▶ [Zu lösende Aufgaben]:
A. Beantworte anhand des Auszugs diese Fragen:
(i) Wo wurden Michael und Arnd kennengelernt?
(ii) Welche Musik lief in der Disco hauptsächlich?
(iii) Worauf führen die drei ihre Magenprobleme zurück?
B. Wie lässt sich der Auszug in genau zwei Sätzen zusammenfassen?
C. Schreib den Teil des Auszugs zwischen „Nach ca. 1-2“ und „zu früh dran.“, beide eingeschlossen, wortgetreu ab.

▶ [Textauszug]:
++++++++++

Samstag gehen wir gegen mittag in die Stadt und treffen Michael und Arnd wieder, die wir in der Seilbahn zum Pinchincha kennengelernt haben. Auch hier ist die Welt ein Dorf. Wir setzen uns in eine Strandbar und bei einem Bier versuche ich etwas spanisch zu lernen, während im Hintergrund die Musik in Discolautstärke läuft. Auch so ein Faible hier: Wer nicht ständig demonstriert, dass er seine Boxen bis zum Maximum übersteuern kann, spielt nicht am Limit.

Abends trinken wir nach dem Essen noch zwei Cocktails. Michael und Arnd gesellen sich zu uns und wir ziehen dann in einer feuchtfröhlichen Sechserrunde in die nächste Disco. In dem Laden läuft hauptsächlich Musik aus den US-Charts, dabei hatte ich damit gerechnet in den nächsten Monaten nur Latinpop, Salsa und Merengue zu hören. Etwas störend ist die Gang an Nachwuchstaschendieben im Alter zwischen 10 und 15 Jahren, die sich am Eingang versammelt und uns beobachtet. Aber als wir weiterziehen ist alles an seinem Platz. Nächstes Ziel ist ein Rave irgendwo am Strand, wofür den ganzen Tag Flyer verteilt wurden. Auf dem Weg kommen wir an einer Art Strassenfest vorbei, dessen Aufbau ich schon mittags beobachtet hatte. Wir stehen am Eingang und werden vom dem Publikum in Abendgarderobe seltsam gemustert, bis wir das Schild über uns entdecken: Eine Hochzeit!

Nach ca. 1-2 km am Strand erreichen wir die Party, deren Grossteil wir nun darstellen…wir trinken ein Bier und bestaunen den riesigen Schwenkgrill, der als Lagerfeuer dient. Als wir gegen 3.00 Uhr den Heimweg antreten, hat sich der Strand noch gut gefüllt, da waren wir wohl deutlich zu früh dran.

Am nächsten morgen wache ich mit einem komischen Gefühl im Magen auf, das ich zunächst auf den Alkoholgenuss schiebe. André macht sich gerade fertig für seinen Surfkurs. Muss ich auch irgendwann unbedingt mal machen, aber 2 Tage halte ich für zu kurz, also spare ich das Geld lieber. Anja unterhält sich draussen und André meint „die gehen jetzt früstücken“. Als ich kurz später deren Bungalow offen stehen sehe, wundere ich mich etwas über den Leichtsin und als ich wieder Stimmen höre gehe ich rüber. Da sitzt ein angetrunkener Ecuadorianer und Anja meint hilfesuchend: „Der stand heute morgen im Garten mit seinem Bier in der Hand und seitdem werde ich ihn nicht mehr los.“ Theresa liegt noch im Bett. Sie und Anja haben auch Magenprobleme. Wir überlegen was wir alledrei gegessen oder getrunken haben und kommen auf die Cocktails, bzw. das Eis darin. Das war wahrscheinlich aus Leitungswasser…aber trotzdem komisch, da ich entgegen aller Empfehlungen bisher auch mit Leitungswasser Zähe putze.

++++++++++

▶ [Einträge]:

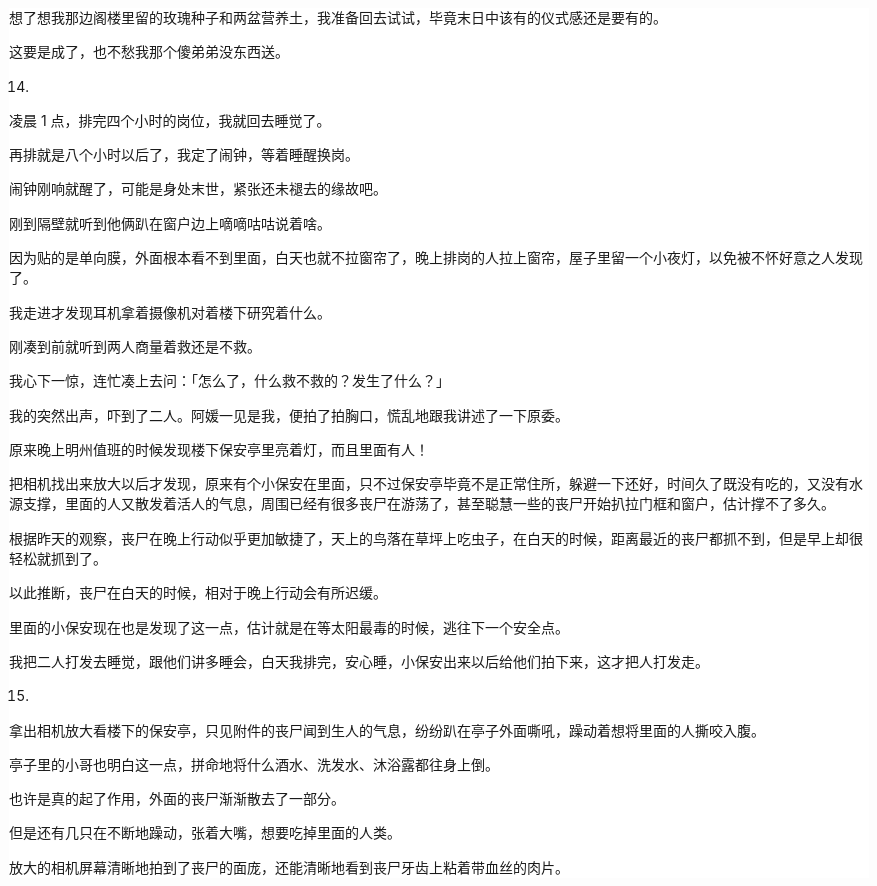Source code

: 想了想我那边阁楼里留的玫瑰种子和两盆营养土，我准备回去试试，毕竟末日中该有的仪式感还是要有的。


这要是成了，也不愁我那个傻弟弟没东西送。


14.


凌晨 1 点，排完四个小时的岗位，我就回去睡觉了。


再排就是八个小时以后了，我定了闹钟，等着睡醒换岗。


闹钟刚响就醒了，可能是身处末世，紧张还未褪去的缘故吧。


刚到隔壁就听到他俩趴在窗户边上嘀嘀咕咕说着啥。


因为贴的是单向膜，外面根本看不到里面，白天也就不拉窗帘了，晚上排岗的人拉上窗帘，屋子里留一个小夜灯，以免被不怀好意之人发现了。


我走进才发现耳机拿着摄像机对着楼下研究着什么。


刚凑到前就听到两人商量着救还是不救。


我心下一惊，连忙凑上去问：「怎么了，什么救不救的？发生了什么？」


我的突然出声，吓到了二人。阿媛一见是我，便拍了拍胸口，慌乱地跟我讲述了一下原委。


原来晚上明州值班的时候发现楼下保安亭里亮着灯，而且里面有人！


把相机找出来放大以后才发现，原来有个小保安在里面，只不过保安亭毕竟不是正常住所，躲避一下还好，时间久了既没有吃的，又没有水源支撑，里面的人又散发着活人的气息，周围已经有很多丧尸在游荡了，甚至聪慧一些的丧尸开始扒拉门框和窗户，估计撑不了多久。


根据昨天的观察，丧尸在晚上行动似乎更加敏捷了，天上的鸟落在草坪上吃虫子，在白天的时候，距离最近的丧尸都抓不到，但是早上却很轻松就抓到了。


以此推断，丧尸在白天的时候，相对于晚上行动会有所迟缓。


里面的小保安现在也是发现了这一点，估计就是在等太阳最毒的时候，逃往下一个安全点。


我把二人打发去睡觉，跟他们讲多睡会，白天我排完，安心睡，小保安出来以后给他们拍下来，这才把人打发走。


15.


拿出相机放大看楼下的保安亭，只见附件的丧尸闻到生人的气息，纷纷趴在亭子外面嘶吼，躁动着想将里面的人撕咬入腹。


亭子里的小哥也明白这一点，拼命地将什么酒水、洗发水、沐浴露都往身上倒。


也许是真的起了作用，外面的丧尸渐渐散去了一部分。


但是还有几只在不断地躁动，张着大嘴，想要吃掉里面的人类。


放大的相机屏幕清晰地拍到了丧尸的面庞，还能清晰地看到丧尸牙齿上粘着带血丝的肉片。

++++++++++

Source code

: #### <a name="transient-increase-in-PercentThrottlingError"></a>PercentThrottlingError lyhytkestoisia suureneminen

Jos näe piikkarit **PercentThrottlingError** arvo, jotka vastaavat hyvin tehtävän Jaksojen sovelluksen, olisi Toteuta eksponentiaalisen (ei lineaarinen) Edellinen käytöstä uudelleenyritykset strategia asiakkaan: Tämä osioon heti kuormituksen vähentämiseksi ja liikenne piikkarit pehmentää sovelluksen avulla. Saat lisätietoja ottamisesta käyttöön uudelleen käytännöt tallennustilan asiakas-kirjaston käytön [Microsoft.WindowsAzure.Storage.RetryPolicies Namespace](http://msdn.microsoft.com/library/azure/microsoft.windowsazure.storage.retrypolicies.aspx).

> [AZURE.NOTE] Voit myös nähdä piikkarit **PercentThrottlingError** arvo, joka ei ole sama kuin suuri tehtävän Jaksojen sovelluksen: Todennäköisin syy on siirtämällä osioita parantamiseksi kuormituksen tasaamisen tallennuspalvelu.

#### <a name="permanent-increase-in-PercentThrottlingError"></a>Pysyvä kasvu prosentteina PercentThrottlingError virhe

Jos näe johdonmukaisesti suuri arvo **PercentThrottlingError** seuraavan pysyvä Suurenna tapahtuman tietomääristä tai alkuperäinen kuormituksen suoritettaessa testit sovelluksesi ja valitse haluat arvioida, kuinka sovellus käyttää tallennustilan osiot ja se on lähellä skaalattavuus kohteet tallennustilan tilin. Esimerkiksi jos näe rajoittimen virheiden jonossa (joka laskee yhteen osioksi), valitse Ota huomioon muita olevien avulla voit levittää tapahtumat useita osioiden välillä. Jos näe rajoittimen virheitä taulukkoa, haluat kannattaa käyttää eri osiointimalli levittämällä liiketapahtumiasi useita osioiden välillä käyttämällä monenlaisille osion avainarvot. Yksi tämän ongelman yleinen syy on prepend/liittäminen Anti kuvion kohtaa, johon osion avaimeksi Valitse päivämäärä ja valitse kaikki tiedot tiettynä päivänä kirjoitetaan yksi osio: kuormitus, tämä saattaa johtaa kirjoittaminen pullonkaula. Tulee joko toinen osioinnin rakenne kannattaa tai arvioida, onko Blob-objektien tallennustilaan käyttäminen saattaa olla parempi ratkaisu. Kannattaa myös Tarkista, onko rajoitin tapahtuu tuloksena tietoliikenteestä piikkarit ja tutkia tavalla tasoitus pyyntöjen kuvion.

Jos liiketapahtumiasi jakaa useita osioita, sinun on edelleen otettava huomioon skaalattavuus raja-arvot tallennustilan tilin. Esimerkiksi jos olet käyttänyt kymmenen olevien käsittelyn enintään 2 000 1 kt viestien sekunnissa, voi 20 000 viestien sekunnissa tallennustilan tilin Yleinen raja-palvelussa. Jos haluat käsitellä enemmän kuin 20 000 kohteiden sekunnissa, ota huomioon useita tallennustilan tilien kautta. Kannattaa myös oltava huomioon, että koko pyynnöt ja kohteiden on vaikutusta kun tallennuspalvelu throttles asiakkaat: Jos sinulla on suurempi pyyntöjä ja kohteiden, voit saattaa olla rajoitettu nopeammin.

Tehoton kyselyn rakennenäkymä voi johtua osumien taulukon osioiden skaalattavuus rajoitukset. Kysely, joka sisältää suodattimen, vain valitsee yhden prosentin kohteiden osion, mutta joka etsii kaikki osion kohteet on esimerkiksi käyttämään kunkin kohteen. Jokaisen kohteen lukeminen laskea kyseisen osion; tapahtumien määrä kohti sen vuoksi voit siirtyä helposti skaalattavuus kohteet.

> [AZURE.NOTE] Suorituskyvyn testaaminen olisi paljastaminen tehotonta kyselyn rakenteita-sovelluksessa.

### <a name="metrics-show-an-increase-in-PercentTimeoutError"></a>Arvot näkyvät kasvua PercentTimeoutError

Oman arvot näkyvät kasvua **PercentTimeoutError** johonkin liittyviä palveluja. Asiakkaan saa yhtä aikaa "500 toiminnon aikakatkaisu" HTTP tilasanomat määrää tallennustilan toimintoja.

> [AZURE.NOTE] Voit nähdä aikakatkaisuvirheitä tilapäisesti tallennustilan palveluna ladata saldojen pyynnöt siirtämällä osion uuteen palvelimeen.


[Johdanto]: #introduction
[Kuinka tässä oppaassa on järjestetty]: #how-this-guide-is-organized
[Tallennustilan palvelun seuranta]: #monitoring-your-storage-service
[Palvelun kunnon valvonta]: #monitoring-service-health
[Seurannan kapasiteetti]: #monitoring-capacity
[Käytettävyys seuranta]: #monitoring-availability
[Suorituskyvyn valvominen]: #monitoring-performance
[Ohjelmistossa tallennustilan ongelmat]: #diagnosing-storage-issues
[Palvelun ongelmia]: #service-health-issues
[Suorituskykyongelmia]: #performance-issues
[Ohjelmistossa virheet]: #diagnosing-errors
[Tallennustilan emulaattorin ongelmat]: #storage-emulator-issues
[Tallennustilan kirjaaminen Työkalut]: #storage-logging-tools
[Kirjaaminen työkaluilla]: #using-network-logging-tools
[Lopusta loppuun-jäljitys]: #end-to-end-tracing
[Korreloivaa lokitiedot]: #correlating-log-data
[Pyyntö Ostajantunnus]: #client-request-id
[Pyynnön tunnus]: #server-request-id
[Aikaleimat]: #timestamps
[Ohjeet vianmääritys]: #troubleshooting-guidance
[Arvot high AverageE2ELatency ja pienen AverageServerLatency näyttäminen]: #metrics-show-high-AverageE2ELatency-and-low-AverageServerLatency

++++++++++

▶ [Gelöste Aufgaben]:
A.
(i) In der Seilbahn zum Pinchincha.
(ii) Musik aus den US-Charts.
(iii) Auf die Cocktails bzw. das Eis darin, das wahrscheinlich aus Leitungswasser war.

B. Nach Cocktails, einem Discobesuch in einer Sechserrunde und einer Party am Strand tritt die Gruppe gegen 3.00 Uhr den Heimweg an. Am nächsten Morgen haben die erzählende Person, Anja und Theresa Magenprobleme, die sie auf das wahrscheinlich aus Leitungswasser hergestellte Eis in den Cocktails zurückführen.

C.
Nach ca. 1-2 km am Strand erreichen wir die Party, deren Grossteil wir nun darstellen…wir trinken ein Bier und bestaunen den riesigen Schwenkgrill, der als Lagerfeuer dient. Als wir gegen 3.00 Uhr den Heimweg antreten, hat sich der Strand noch gut gefüllt, da waren wir wohl deutlich zu früh dran.